▶ _INSTRUCTION_: Find every line of the listing below where "pixels" appears, and copy it.

▶ _RECORDS FOR THE EXERCISE_:
|---|
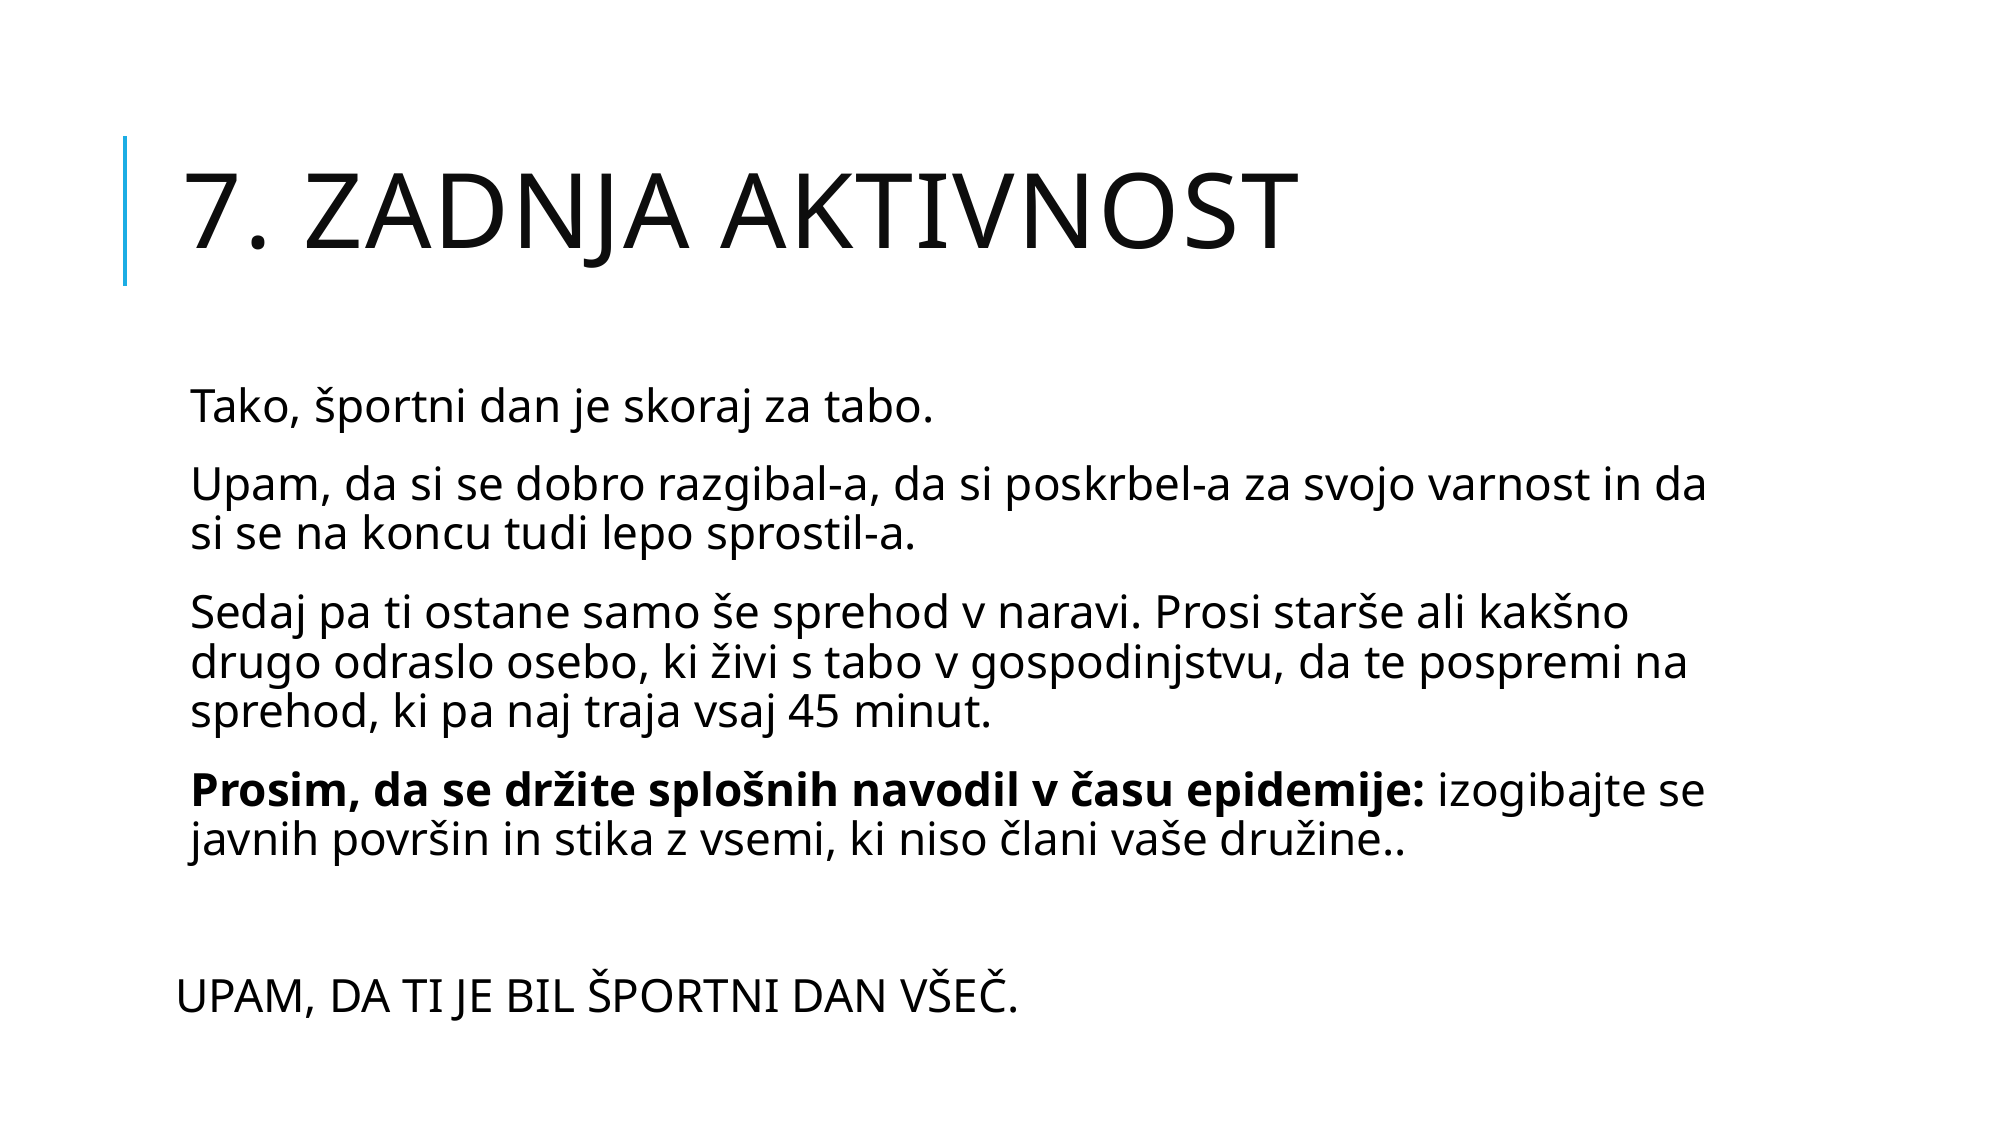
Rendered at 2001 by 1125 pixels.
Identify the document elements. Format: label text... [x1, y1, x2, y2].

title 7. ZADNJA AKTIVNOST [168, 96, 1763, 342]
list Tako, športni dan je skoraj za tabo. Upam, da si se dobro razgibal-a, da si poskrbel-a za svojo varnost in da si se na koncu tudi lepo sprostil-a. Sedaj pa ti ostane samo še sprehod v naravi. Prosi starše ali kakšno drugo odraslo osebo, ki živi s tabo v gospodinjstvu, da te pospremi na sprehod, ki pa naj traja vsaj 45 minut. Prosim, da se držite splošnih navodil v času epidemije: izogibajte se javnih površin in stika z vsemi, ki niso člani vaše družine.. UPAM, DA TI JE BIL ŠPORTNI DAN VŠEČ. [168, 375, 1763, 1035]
|---|
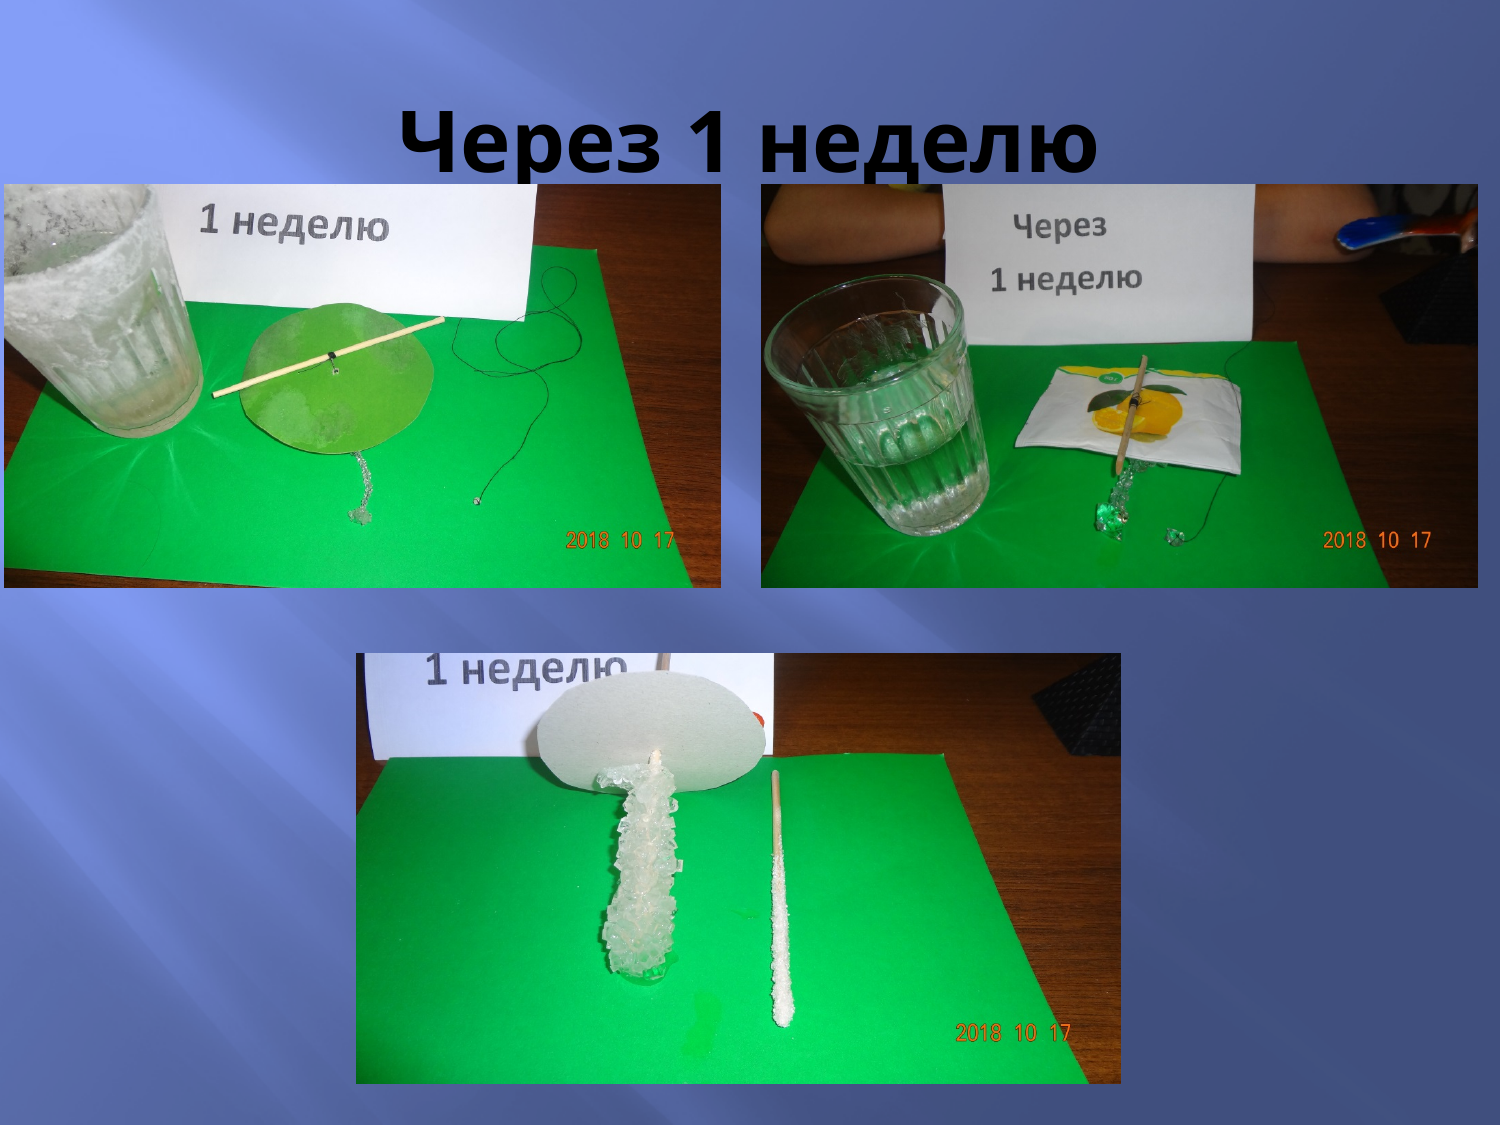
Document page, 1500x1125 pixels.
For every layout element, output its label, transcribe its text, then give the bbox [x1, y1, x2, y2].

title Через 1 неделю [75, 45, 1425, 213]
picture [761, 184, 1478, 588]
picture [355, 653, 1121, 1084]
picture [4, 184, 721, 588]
|---|
▶ _EXERCISE RESPONSE_:
Rendered at 2001 by 1125 pixels.
Document page, 1500x1125 pixels.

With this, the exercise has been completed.